Walter Swinburn’s hugely successful race-riding career, highlighted by the Derby victories of Shergar, Shahrastani and Lammtarra, was as memorable for his patient and sympathetic horsemanship as for his extensive success.
His premature retirement from the training ranks later this year will therefore be greeted with wistfulness by all who have admired his skills over the years.Consequently, any successes which Swinburn registers over the autumn will be popular ones.
Even so, despite the fact that his Listed victory in the Betfred Starlit Stakes at Goodwood came at the expense (by the slenderest of noses) of the Swinburn-trained Desert Poppy, no one could begrudge the popular sprinter Monsieur Chevalier his return to the winner’s enclosure.
Monsieur Chevalier was Britain’s dominant sprinting two-year-old for much of the 2009 season with six thrilling victories to his name. When he did not race at all as a three-year-old, it was easy to fear that his glory days were well behind him.
However, he has returned this term to run some good races, most notably when second in the Golden Jubilee Stakes at Royal Ascot, and his narrow win at Goodwood (where he had strolled home in the Molecomb Stakes 26 months previously) was well deserved.

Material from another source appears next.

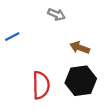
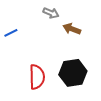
brown arrow: (80, 48) -> (72, 29), moved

Being a son of Chevalier, Monsieur Chevalier is a good example of the skill of his trainer (along with the bloodstock agents Peter and Ross Doyle) in unearthing good horses by less obvious stallions.
Another under-the-radar sire with whom Hannon has enjoyed success is Arakan, whose four-year-old son Dick Turpin is one of the stable’s stalwarts.
Now Arakan lightning has struck twice for Hannon and Dick Turpin’s owner John Manley: his high-class two-year-old son Trumpet Major carried Manley’s red and black colours to victory in the Group 2 One Call Insurance Champagne Stakes, the opening race on Doncaster’s St Leger day card.